Trois mois ferme et une amende de cent mille (100 000) francs CFA pour l’activiste Bah Diakhate et l’Imam Cheikh Tidiane Ndao au Sénégal. Le verdict est tombé hier lundi (03 06 2024) au tribunal des flagrants délits de Dakar.
Me. Amadou Sall, avocat de la défense, parle « d’une justice non rendue et d’une condamnation sévère » au vu de ce qui leur est reproché.
Cependant pour le pénaliste Papa Ahmadou Mbaye, le droit a été dit même si les avocats disposent du droit de faire une interprétation en faveur de leurs clients.
« La peine est acceptable pour la bonne et simple raison que l’infraction de diffusion de fausses nouvelles a été retenue conformément à l’article 255 du code pénal » d’après lui.
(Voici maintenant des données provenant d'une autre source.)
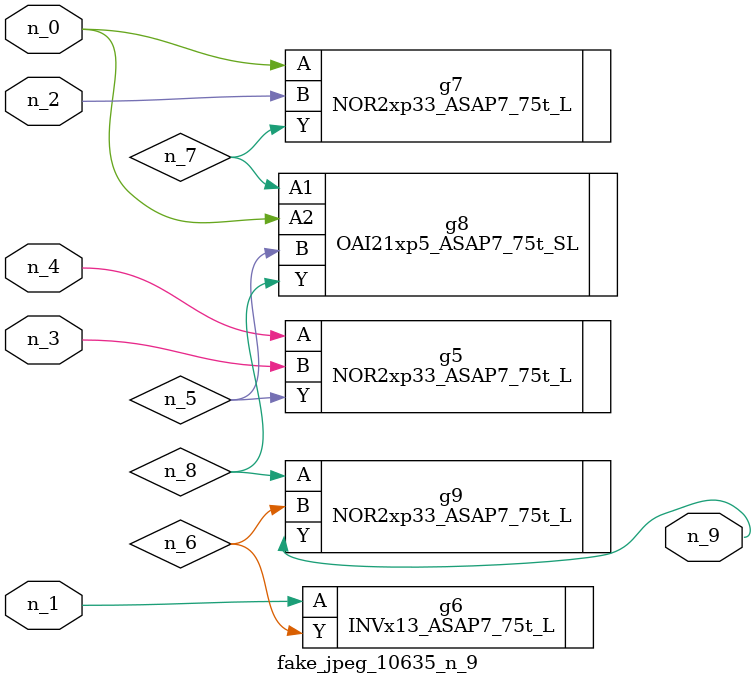
<source format=v>
module fake_jpeg_10635_n_9 (n_3, n_2, n_1, n_0, n_4, n_9);

input n_3;
input n_2;
input n_1;
input n_0;
input n_4;

output n_9;

wire n_8;
wire n_6;
wire n_5;
wire n_7;

NOR2xp33_ASAP7_75t_L g5 ( 
.A(n_4),
.B(n_3),
.Y(n_5)
);

INVx13_ASAP7_75t_L g6 ( 
.A(n_1),
.Y(n_6)
);

NOR2xp33_ASAP7_75t_L g7 ( 
.A(n_0),
.B(n_2),
.Y(n_7)
);

OAI21xp5_ASAP7_75t_SL g8 ( 
.A1(n_7),
.A2(n_0),
.B(n_5),
.Y(n_8)
);

NOR2xp33_ASAP7_75t_L g9 ( 
.A(n_8),
.B(n_6),
.Y(n_9)
);


endmodule
</source>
Mbaye estime qu’à partir du moment où les hommes politiques sont écoutés de tout bords, leurs prises de paroles doivent faire l’objet de propos qui ne doivent pas faire enfiler la désinformation.
Dès lors les propos de Diakhaté et Ndao jugés discourtois à l’endroit de hautes autorités du pays ont fait que le juge a jugé nécessaire d’appliquer cette condamnation, la peine étant bien proportionnée par rapport au dossier.
Pour rappel, les mis en cause ont été successivement interpellés par la Division des Investigations criminelles (DIC) il ya deux semaines après des sorties dans des videos où le premier nommé avait lancé des attaques contre le premier ministre Ousmane Sonko sur le thème de l’homosexualité après la visite de l’opposant de gauche français Jean Luc Mélenchon.
Pour le prêcheur, il dénonçait la complaisance dont a fait montre le premier ministre vis-à-vis du même thème.
Des interpellations qui ont d’ailleurs incité les organisations de défense des droits de l’homme a demandé la dépénalisation de ces types de délit.
En effet Amnesty Sénégal réclame depuis des années que ces délits passibles d’emprisonnement soient supprimés.
Mais pour le formateur en droit, aller vers une dépénalisation n’est pas une bonne démarche.
Selon Ahmadou Mbaye cela risquerait de laisser libre cours à des interprétations qui vont fuser de partout.
Un libertinage dans la prise de parole en public serait du point de vue du pénaliste de donner la licence à certains individus mal attentionnés pour déverser des insanités sur des personnes.
L’idéal étant même d’aller dans une logique de corser les dispositions c’est-à-dire « faire en sorte qu’à chaque fois qu’un homme politique ou un professionnel dans son discours ne puisse porter atteinte à des institutions ou à d’honnêtes gens ».
Et sur ce qui spéculent sur le délit « d’offense au premier ministre la jugeant de politique, le juriste est parfaitement d’accord puisque la disposition en tant que telle ne parle pas d’offense au premier ministre.
Elle dit plutôt qu’en vertu de l’article 254 alinéa 2 qui parle « d’offense à une personne qui exerce tout ou partie des prérogatives du Président de la République ». Ce qui fait amalgame selon ce dernier.
Le premier ministre dans la nomenclature institutionnelle partage avec le président de la République un certain nombre de prérogatives relativement le contre fait du premier ministre, d’après Mbaye.
Il apporte un éclairage a ce niveau notamment sur la signature de décret du président de la République.
Avec comme précision : pour que ce décret soit valide en droit il faut obligatoirement qu’il soit contre signé par le premier ministre ce qui est appelé une prérogative par tâche.
Par ailleurs, un seul chef d’inculpation a finalement été retenu par le juge : celui de diffusion de fausses nouvelles.
L’accusation d’offense à une personne exerçant tout ou partie des prérogatives de chef de l’État a, elle, été rejetée. Une accusation qui avait été particulièrement contestée par les avocats des prévenus, Ousmane Sonko étant Premier ministre et non pas président.
Les avocats de la défense ont immédiatement annoncé vouloir interjeter appel.
Pour eux, cette condamnation à de la prison ferme est beaucoup trop sévère, sachant qu’aucun des deux prévenus n’avaient jamais eu affaire à la justice auparavant.